Che tempo che fa, la battuta sul coronavirus con cui Luciana Littizzetto ha toccato il fondo: rivolta dei telespettatori

Qual è il nesso -diciamo- semantico? Cosa c’ azzeccano col Coronavirus, e con i ministri in mascherina, e con l’ autorevole virologo Burioni, nell’ ordine: un invito agli Ufo “di venire a farsi bagno nella fontana di Trevi”; la scomparsa di Godzilla; l’intemerata verso Conte che ignora i riti delle parruccheria italiana; e il solito, immancabile richiamo all’ astinenza sessuale? Ad occhio nulla. Trattasi del campionario di svenevolezze che è andato a farcire, domenica, il monologo di Lucianina Littizzetto a Che tempo che fa.
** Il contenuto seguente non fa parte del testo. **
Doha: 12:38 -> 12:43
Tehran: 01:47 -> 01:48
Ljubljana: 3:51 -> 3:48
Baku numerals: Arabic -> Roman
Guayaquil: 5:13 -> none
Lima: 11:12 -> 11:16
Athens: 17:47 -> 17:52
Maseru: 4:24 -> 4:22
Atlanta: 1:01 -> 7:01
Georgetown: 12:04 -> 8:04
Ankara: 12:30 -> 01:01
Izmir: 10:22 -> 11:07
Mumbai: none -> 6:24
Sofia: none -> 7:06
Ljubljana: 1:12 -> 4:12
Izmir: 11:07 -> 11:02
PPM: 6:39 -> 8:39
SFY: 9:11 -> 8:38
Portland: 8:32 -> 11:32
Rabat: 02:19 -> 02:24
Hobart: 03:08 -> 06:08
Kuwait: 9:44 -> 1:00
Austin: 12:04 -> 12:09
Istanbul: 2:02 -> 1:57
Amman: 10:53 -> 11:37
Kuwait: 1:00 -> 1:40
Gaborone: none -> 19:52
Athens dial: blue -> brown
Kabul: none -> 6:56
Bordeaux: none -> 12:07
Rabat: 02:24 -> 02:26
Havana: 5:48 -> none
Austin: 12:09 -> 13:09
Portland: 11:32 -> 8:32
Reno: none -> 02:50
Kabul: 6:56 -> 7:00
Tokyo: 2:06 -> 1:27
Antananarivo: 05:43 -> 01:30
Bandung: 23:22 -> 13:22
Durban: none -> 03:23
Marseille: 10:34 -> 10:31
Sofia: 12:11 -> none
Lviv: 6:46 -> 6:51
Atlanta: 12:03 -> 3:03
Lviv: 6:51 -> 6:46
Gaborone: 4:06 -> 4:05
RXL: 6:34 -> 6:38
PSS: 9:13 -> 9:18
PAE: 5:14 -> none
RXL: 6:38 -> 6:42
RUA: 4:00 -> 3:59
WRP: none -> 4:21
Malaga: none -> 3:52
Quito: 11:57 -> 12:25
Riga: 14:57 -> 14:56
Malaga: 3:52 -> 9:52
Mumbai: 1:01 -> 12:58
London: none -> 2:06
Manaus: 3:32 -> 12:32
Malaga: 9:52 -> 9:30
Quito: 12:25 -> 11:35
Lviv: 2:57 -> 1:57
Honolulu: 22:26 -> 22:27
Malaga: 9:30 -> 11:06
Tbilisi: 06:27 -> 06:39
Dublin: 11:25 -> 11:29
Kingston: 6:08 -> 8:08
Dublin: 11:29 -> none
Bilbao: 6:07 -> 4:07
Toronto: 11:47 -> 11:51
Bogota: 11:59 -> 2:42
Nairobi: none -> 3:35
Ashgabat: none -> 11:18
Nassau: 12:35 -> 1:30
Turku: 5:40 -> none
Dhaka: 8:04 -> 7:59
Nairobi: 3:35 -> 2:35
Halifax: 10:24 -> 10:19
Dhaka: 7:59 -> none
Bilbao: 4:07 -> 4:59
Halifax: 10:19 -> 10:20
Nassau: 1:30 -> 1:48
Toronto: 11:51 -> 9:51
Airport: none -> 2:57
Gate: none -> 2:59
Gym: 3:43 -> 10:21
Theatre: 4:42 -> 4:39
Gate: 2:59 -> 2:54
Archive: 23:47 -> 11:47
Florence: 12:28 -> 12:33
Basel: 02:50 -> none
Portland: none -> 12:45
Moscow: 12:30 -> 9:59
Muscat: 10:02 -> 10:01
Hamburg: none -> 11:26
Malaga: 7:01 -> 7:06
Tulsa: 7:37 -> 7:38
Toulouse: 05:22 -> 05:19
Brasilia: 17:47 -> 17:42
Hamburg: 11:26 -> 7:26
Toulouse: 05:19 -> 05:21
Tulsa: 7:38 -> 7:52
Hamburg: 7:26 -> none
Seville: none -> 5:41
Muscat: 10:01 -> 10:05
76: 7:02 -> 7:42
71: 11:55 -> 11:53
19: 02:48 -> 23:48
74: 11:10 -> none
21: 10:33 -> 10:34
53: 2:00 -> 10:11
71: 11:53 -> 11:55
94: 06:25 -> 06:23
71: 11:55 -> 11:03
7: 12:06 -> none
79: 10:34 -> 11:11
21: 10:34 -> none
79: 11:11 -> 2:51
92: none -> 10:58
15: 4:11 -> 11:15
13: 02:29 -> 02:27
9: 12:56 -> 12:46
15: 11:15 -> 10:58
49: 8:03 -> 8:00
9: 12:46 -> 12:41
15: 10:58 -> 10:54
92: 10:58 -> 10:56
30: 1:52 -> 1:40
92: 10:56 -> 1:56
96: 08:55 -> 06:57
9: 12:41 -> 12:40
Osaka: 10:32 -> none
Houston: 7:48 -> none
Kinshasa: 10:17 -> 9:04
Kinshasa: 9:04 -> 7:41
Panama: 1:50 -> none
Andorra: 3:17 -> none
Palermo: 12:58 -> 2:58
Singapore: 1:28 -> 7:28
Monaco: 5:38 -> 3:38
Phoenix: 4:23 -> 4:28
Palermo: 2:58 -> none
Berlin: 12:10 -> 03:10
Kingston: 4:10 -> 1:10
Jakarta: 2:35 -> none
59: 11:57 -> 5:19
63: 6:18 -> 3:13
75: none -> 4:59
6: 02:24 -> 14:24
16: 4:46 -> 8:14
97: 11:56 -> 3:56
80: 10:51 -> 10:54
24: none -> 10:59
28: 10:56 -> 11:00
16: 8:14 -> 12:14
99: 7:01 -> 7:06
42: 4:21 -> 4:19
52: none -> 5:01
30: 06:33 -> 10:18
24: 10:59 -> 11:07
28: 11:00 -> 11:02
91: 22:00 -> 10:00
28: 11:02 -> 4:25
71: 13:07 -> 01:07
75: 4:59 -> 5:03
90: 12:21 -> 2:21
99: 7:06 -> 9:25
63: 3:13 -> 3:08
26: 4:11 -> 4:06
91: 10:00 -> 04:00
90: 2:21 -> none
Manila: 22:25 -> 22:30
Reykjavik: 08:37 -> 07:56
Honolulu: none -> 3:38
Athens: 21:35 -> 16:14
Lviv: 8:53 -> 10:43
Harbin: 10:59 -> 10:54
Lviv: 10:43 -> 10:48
Ossia il programma di Raidue che in questo momento produce probabilmente il miglior servizio pubblico sul racconto del contagio della tv.

L’ altra sera, per esempio, da Fazio c’ era il titolare del dicastero dello Sport Spadafora il quale, interrogato dai campioni italiani, ha concesso un’ intervista assai gradevole. E allora perché, nella guerra serale dell’ audience, Massimo Giletti ha battuto Fazio con 8,92% di share contro l’ 8,36% (l’ 8.33% e 2.297.318 telespettatori contro l’ 8,21% e 2.265.108 in sovrapposizione)? Due motivi, credo. Il primo è che Non è l’ Arena, approfittando dell’ emergenza, della voglia di notizie e del temporaneo calo del gossip sta sempre più ragionando in termini d’ inchiesta giornalistica. Ed ecco quindi, i servizi sulla difficoltà delle imprese a ripartire, i reportage sulla sanità, il caso Feltri/Sud; ed eccoti, soprattutto, a far impennare la curva d’ ascolto l’ indignazione vera o presunta – non importa ai fini della narrazione- di Massimo contro il Dap, il Dipartimento di amministrazione penitenziaria, per la scarcerazione del boss Zagaria detenuto al 41 bis.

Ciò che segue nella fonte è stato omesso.